At first, the renaissance of Bush administration legal creativity was not apparent to the uninitiated. On July 11, the White House released a terse statement reversing a portion of a 2002 executive order in which the president had declared that “Common Article 3 of [the Geneva Convention] does not apply to either Al Qaeda or Taliban detainees.”
On the surface, the July 11 White House statement appeared ploddingly unimaginative: “As a result of the Supreme Court decision, that portion of the  order no longer applies. The Supreme Court has clarified what the law is, and the executive branch will comply.”
The press rushed to report the astonishing news: The president was going to obey the Supreme Court! “Bowing to Justices, Administration Says It Will Apply Treaties to Terror Suspects,” trumpeted the Washington Post. No more naked detainees led around on dog leashes!
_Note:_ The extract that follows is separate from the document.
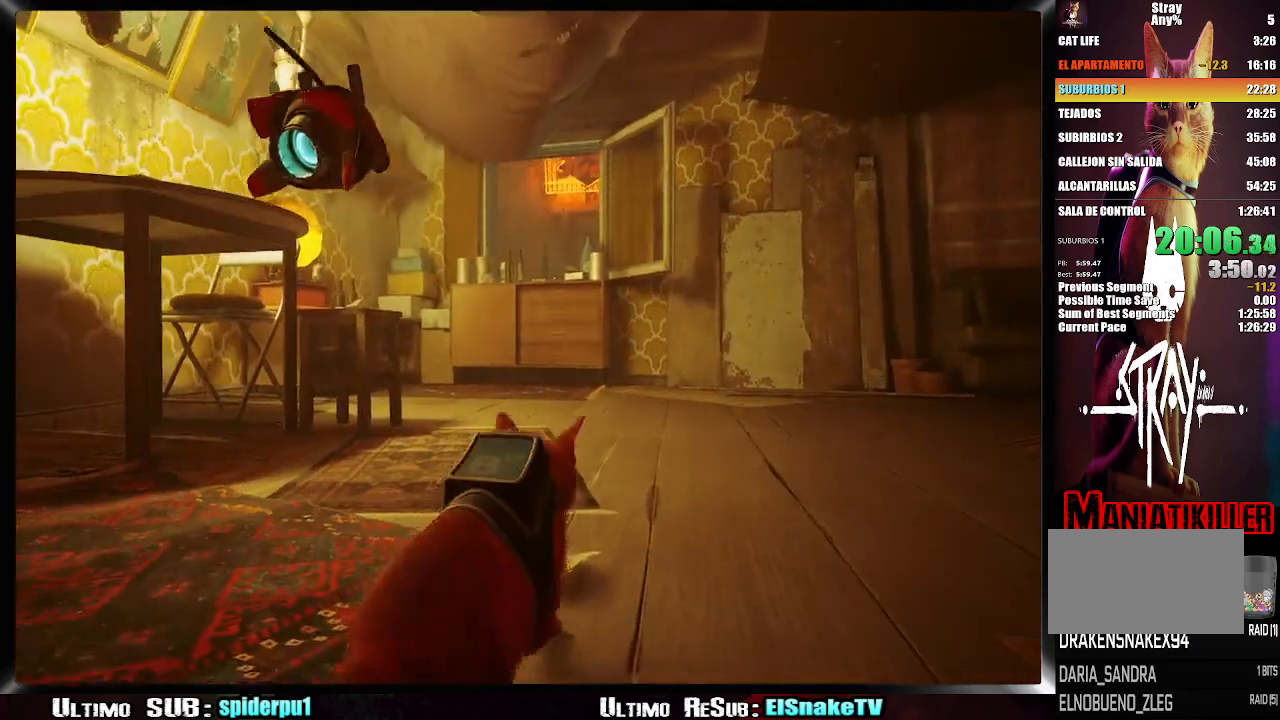
{"buttons": ["R2"], "left_stick": "up", "right_stick": "center", "events": []}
No more mock executions or sadistic experiments with “dietary modification”!
The rule of law had triumphed. Contrary to the fears of many, Bush had not, after all, emulated President Andrew Jackson, who is said to have responded to an unpopular 1832 decision, handed down by the legendary Chief Justice John Marshall, with a cold shrug, saying: “John Marshall has made his decision; now let him enforce it.”
But the media had forgotten that it takes far more than a Supreme Court order to kill this administration’s legal creativity.
At the White House, spokesman Tony Snow swiftly declared that the apparent about-face was “not really a reversal of policy” because the Supreme Court decision is “complex.”
On Capitol Hill, Daniel Dell’Orto, the principal deputy general counsel at the Pentagon, elaborated: A Defense Department order stating that Common Article 3 now “applies as a matter of law to the conflict with Al Qaeda” didn’t “indicate a shift in policy.” Oh, no, oh, no -- the memo “just announces the decision of the court and with specificity as to the decision as it related to the commission process.”
Perplexed by the gobbledygook and contradiction -- had the administration agreed to obey the Supreme Court and provide the protections of the Geneva Convention’s Common Article 3 to detainees, or hadn’t it? -- the media began to lose interest.
It was, after all, so very complex.
It was left to blogger Marty Lederman to explain the genius of it all. “Now that the administration has lost its ... fight to deny the applicability of Common Article 3" to the war on terror, Lederman explained, “its new tactic appears to be to insist that its approved detainee interrogation practices have -- what do you know? -- complied with Common Article 3" all along!
Here’s the “logic.”
* The president has always insisted that we are treating all detainees humanely.
* To the president, “humane” interrogation techniques include dog leashes, water-boarding and measures such as forcing a prisoner “to stand naked in a cell kept near 50 degrees” while he is repeatedly “doused with cold water.”
* Because Common Article 3 requires that detainees be treated “humanely,” such techniques -- being as the president says, humane -- satisfy Common Article 3.
* And because they are “humane,” such techniques obviously cannot be understood as constituting “cruel treatment and torture” or “outrages upon personal dignity, in particular humiliating and degrading treatment,” which are explicitly forbidden by the remaining language of Common Article 3.
* Which in turn means that Bush administration compliance with the Supreme Court’s decision in Hamdan requires no change in policy whatsoever.
Still don’t get it, do you? Maybe you’re something of a philistine, incapable of appreciating great legal art?
Don’t despair. During Tuesday’s Senate hearings on detainee rights, Justice Department representative Steven Bradbury thoughtfully provided a Cliffs Notes version of the administration’s latest creative masterpiece. “Under the law of war,” he explained, “the president is always right.”
Creativity means never having to say you’re sorry.